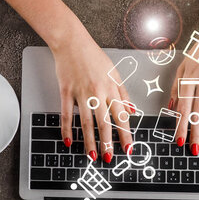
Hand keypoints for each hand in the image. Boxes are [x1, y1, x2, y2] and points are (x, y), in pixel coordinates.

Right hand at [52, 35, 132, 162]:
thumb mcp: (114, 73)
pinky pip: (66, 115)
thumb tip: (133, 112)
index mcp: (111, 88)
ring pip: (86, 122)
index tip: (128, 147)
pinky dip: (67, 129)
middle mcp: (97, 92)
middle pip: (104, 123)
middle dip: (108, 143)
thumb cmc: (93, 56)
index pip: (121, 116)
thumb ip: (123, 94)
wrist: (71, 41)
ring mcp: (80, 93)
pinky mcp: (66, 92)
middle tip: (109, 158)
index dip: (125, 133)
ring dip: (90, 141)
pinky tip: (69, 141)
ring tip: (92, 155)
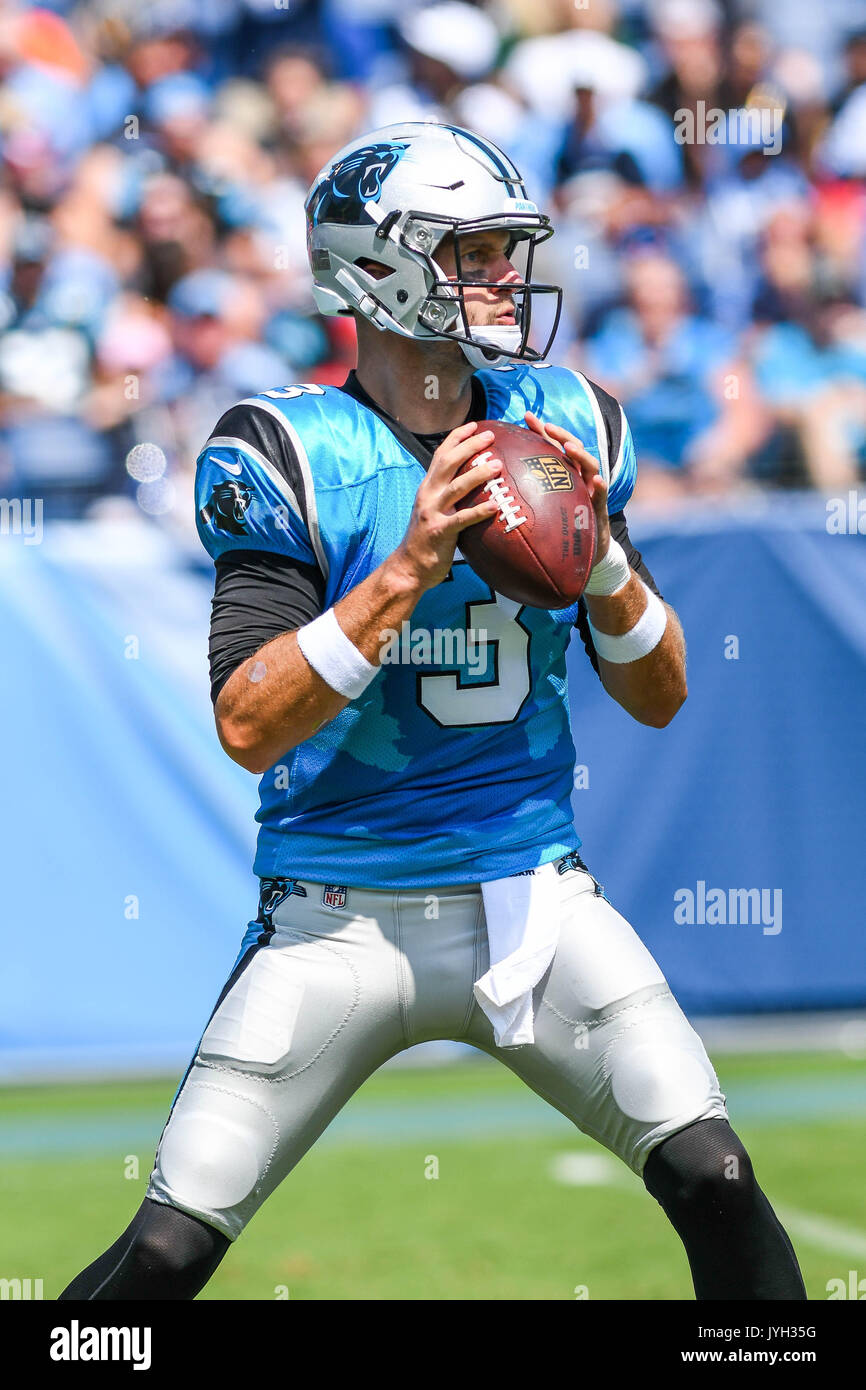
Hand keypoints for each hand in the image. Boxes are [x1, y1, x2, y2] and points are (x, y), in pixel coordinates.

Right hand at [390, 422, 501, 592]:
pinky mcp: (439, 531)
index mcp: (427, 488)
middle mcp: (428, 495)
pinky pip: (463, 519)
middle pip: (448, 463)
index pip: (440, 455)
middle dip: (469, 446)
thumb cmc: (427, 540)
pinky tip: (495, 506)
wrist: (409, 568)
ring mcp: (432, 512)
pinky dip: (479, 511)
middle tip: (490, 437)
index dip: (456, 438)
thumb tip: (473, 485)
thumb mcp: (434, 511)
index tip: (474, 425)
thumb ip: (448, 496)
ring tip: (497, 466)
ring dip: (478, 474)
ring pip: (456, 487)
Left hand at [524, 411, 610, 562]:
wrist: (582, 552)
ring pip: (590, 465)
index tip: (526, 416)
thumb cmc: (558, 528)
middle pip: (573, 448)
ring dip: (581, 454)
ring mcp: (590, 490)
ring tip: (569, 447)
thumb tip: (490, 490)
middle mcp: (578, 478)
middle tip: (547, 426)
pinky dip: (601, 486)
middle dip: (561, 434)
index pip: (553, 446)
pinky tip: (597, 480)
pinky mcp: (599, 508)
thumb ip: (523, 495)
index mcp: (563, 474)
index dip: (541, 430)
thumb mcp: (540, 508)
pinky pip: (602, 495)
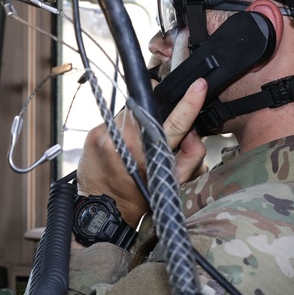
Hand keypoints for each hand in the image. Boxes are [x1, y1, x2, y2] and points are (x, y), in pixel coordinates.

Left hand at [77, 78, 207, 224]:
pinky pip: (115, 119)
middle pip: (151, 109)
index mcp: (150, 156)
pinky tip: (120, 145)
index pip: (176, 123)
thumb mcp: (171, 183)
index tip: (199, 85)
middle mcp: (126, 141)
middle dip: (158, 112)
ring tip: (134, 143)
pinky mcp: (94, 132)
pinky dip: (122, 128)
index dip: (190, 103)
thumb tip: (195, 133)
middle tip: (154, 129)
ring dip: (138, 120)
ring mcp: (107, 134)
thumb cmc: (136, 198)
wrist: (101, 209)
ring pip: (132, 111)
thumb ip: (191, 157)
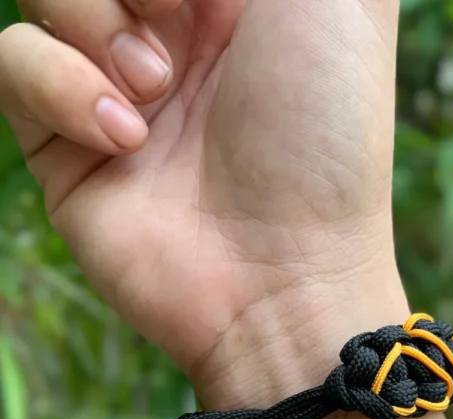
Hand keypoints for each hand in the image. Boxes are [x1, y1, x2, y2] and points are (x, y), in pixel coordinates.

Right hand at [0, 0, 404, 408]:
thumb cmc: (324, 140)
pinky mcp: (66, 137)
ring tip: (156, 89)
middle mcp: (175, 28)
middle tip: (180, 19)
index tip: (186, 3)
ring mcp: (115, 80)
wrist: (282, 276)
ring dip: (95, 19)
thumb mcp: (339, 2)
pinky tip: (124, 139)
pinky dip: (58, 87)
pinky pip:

++++++++++

Output nothing except an exact copy of the records above, with the images left out.

**OUTPUT OF THE TASK:**
Hand keypoints for each hand in the image. Boxes are [x1, y1, x2, y2] and points are (x, y), in pixel coordinates.

Right hand at [52, 35, 132, 162]:
thumb mcp: (114, 73)
pinky pip: (66, 115)
thumb tip: (133, 112)
index mcp: (111, 88)
ring pip: (86, 122)
index tip: (128, 147)
pinky dip: (67, 129)
middle mcp: (97, 92)
middle pip: (104, 123)
middle dip: (108, 143)
thumb cmc: (93, 56)
index pip: (121, 116)
thumb ip: (123, 94)
wrist: (71, 41)
ring mcp: (80, 93)
pinky mcp: (66, 92)
middle tip: (109, 158)
index dip: (125, 133)
ring dip: (90, 141)
pinky tip: (69, 141)
ring tip: (92, 155)
Hand keypoints for each hand in the image. Boxes are [x1, y1, x2, y2] and points are (x, y), in pixel coordinates.

Right hand at [390, 422, 501, 592]:
pinky mcp: (439, 531)
index mcp: (427, 488)
middle mcp: (428, 495)
pinky pip: (463, 519)
middle pip: (448, 463)
index pip: (440, 455)
middle dip: (469, 446)
thumb cmc: (427, 540)
pinky tip: (495, 506)
wrist: (409, 568)
ring mcp: (432, 512)
pinky dip: (479, 511)
middle tip: (490, 437)
index dip: (456, 438)
thumb tip: (473, 485)
thumb mcp: (434, 511)
index tip: (474, 425)
thumb ip: (448, 496)
ring tip: (497, 466)
ring dip: (478, 474)
ring pip: (456, 487)
Left hand at [524, 411, 610, 562]:
wrist: (582, 552)
ring pip: (590, 465)
index tip: (526, 416)
thumb cmc: (558, 528)
middle pip: (573, 448)
ring dip: (581, 454)
ring mcp: (590, 490)
ring tip: (569, 447)
thumb tip: (490, 490)
middle mcp: (578, 478)
middle tip: (547, 426)
pinky dip: (601, 486)
middle dip: (561, 434)
index pip: (553, 446)
pinky tip: (597, 480)
pinky mcp: (599, 508)
thumb ip: (523, 495)
index mcp: (563, 474)
index dip: (541, 430)
thumb mcp: (540, 508)
pinky pip: (602, 495)
Hand keypoints for each hand in the image. Boxes are [x1, y1, x2, y2] and points are (x, y), in pixel coordinates.

Left hand at [77, 78, 207, 224]:
pinky pip: (115, 119)
middle pip: (151, 109)
index mcp: (150, 156)
pinky tip: (120, 145)
index pip: (176, 123)
thumb mcp: (171, 183)
index tip: (199, 85)
middle mcp: (126, 141)
middle dip: (158, 112)
ring tip: (134, 143)
pinky mcp: (94, 132)
pinky dip: (122, 128)
index dip: (190, 103)
thumb tip: (195, 133)
middle tip: (154, 129)
ring dip: (138, 120)
ring mcp: (107, 134)
thumb cmc: (136, 198)
wrist: (101, 209)
ring pip: (132, 111)
thumb ip: (191, 157)
Hand keypoints for each hand in the image. Boxes are [x1, y1, x2, y2] and points are (x, y), in pixel coordinates.

Right hand at [0, 0, 404, 408]:
thumb cmc: (324, 140)
pinky mcp: (66, 137)
ring tip: (156, 89)
middle mcp: (175, 28)
middle tip: (180, 19)
index tip: (186, 3)
ring mcp: (115, 80)
wrist: (282, 276)
ring dip: (95, 19)
thumb mcp: (339, 2)
pinky tip: (124, 139)
pinky dip: (58, 87)
pinky pip:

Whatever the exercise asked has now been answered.